The Consuls were the chiefs of themagistrates. They were appointed by the centuriate assembly and were in charge of the order of executions, drafting of citizens into the military and to command armies on military campaign

Two Consuls

The Emperor

The Emperor was at the top of the administrative system. He served as military commander in chief, high priest, court of appeal, and source of law.

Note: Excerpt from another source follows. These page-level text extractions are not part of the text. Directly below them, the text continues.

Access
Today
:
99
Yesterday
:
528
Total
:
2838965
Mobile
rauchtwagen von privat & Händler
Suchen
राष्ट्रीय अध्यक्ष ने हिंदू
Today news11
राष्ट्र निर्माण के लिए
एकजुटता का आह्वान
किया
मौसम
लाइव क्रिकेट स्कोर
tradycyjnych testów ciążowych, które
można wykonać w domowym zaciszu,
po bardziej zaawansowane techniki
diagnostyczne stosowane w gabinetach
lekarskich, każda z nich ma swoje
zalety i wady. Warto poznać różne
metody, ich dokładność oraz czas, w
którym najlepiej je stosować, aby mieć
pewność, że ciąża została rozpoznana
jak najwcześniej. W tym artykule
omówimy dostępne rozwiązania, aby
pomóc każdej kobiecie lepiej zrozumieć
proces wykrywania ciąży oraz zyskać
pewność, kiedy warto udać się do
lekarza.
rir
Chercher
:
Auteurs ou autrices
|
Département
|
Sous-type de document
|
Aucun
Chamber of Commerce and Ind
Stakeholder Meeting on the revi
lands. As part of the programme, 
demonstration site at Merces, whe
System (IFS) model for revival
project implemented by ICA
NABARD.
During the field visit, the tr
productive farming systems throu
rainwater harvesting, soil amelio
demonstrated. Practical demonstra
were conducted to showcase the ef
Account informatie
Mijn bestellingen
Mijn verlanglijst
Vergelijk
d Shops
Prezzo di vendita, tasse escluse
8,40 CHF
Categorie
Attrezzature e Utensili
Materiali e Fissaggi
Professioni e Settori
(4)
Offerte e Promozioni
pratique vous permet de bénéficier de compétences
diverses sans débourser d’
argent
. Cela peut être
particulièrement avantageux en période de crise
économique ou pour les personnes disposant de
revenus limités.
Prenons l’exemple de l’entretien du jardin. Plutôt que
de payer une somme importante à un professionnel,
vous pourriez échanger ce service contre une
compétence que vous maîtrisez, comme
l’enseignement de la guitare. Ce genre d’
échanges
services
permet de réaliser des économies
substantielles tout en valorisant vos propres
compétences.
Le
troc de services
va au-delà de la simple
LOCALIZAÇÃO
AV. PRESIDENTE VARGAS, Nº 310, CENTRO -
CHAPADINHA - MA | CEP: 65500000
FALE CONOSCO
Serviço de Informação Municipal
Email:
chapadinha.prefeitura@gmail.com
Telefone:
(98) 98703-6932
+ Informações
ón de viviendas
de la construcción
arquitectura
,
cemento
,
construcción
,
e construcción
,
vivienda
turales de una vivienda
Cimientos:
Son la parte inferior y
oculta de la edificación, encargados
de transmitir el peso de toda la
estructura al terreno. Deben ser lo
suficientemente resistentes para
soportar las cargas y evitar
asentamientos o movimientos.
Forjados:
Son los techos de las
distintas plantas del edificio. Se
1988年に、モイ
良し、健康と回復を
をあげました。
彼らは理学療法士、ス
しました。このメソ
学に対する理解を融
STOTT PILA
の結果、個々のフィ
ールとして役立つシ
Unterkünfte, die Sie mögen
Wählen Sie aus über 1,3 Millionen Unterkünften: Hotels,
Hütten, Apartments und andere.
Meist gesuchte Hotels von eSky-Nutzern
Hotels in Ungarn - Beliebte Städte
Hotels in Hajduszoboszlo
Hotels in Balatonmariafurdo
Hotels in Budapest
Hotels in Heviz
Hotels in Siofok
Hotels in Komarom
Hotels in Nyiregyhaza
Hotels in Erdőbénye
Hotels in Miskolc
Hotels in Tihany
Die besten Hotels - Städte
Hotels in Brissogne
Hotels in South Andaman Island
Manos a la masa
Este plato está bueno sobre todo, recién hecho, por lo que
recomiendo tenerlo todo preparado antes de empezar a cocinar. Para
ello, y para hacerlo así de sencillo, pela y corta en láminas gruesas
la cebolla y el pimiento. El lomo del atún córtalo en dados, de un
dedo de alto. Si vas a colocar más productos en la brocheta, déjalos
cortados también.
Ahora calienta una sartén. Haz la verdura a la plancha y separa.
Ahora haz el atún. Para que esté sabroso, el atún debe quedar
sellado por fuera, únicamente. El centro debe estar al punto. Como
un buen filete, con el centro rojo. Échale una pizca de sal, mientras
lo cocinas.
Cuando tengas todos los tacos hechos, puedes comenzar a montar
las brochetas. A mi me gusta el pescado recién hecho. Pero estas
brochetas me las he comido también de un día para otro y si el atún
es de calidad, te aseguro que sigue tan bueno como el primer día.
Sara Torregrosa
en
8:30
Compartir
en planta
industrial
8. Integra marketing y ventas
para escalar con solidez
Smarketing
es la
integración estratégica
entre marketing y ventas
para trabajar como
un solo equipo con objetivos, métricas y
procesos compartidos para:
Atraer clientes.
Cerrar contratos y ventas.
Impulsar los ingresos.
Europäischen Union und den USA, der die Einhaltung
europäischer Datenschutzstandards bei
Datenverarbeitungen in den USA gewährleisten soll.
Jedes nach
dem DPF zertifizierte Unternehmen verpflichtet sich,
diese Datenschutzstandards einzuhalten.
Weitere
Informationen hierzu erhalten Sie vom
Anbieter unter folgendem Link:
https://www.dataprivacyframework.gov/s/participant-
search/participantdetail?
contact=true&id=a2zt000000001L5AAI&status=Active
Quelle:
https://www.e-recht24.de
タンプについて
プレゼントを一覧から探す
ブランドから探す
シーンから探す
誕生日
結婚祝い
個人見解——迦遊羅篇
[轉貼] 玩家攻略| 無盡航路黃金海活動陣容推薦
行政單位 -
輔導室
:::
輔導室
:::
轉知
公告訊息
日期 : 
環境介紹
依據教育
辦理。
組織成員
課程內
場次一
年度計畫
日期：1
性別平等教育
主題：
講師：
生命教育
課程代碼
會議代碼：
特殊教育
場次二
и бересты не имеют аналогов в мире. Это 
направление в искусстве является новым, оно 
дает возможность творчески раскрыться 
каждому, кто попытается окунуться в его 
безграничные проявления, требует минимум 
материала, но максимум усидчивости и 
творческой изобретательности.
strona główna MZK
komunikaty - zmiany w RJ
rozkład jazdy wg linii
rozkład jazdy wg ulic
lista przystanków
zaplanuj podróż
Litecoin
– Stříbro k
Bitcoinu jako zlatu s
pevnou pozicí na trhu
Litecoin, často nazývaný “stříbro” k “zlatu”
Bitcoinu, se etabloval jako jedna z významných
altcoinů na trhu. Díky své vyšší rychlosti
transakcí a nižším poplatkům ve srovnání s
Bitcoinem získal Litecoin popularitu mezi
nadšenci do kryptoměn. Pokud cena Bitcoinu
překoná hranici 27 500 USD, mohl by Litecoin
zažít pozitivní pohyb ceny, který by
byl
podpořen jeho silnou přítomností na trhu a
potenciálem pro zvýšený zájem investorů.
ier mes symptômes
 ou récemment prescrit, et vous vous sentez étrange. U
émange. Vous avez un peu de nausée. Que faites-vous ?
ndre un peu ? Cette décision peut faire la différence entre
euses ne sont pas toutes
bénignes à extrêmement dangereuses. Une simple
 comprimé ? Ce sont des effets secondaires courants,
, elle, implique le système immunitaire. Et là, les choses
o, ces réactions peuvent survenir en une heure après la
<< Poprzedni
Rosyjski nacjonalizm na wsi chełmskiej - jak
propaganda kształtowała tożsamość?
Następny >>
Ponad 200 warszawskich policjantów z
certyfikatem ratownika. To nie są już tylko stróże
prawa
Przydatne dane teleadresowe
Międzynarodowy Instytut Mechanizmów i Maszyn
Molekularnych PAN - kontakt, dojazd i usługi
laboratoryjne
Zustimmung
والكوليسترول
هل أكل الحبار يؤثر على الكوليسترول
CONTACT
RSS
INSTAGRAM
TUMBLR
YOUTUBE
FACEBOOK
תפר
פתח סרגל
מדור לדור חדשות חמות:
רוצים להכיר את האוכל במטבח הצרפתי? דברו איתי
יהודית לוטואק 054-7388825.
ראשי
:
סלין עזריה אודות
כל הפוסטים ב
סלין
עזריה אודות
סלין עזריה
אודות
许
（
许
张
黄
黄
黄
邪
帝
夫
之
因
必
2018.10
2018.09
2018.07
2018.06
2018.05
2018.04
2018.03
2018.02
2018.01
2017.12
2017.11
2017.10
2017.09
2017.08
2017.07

All this power was intensely personal.The emperors took over the Senate's political and legislative power, but they needed the help of senators who had experience in diplomacy, government, and military command.

Religion

Gods and Goddesses

The gods and goddesses embodied thing that were important to the ancient romans. Apollo the sun, poetry, music, healing, prophecy Bacchus wine Ceres agriculture Diana the moon, fertility, hunting Juno marriage and women Jupiter king of the gods Mars war Mercury messages and commerce Minerva wisdom, arts, trade Neptune the sea Pluto the underworld Venus love and beauty Vulcan fire Vesta hearth and home    

State Religion

Pontifex Maximus, Four Colleges, Pontifical College, Pontifices, Flamines, Flamen Dialis, Vestal Virgins, Job

Festivals

Were used to celebrate gods and religion. Could be solom or eventful.

Foreign Cults

Foreign Cults arose due to the conquering of many differnt countries. They became part of the Roman empire but secretly kept up with their old traditions.

Household Worship

Every home had a hearth in the center where worshiping could take place. They worshiped gods and family ancestors.

Omens

Omens were studied by augurs or prophets who used them to tell the future. Omens could be anything such lightening, thunder, entrails, and bird behavior. Auspices were omens from birds. Armies would crumble food in front of chickens and if they ate it or not could foretell good or bad events. When priests went to sacrifice animals they used is as omen. The more willingly the animal went to slaughter the better the omen.

Prayer and Sacrifice

prayer and sacrifice were part of the "contract" between gods and mortals.                    worship included firmly defined rituals where one mistake meant that the whole process had to be redone. Prayer often required sacrifice.

Temples

Tempels were dwelling places of the god or gods they were dedicated to. They contained a huge statue of the deity which faced the altar.

Economy

Romes economy was agrarian and slave based. Its main purpose was to feed and supply the huge population. Agriculture and trade dominated the Roman economic fortunes.

Agriculture

Farmers donated their surplus crops to the government in hopes of monetary taxes. This allowed the Republican and Imperial ruler to gain popularity. Once the food was grown it was processed and shiped to Rome. Once it arrived it was weighed and checked, then distributed. Production and transportation of food dominated the trading industry.

Trade

The prosperity of the empire was generated by a need for luxurious and exotic imports. The romans created a vast road and sea system so that they could get what they needed from all over.

Sea vs. Road

Imports

Rome thrived off its imports. Importers and merchants were some of the wealthiest people in the Empire. The abilty to import goods ment that rome was a city with different reasources from differnt countries. They had the best of the best. This is a list of some of their imports: England: tin Germany wood Spain: silver Egypt: cotton Italy+N.America: olive oil and wine N. Europe: carrots and cabbage.  

Coinage System

Industry

The largest industry in Rome was mining. This provided stones for enormous building projects, tools and weapons. Small scale manufacturing plants turned out pottery, glasswear, weapons, tools and jewlry.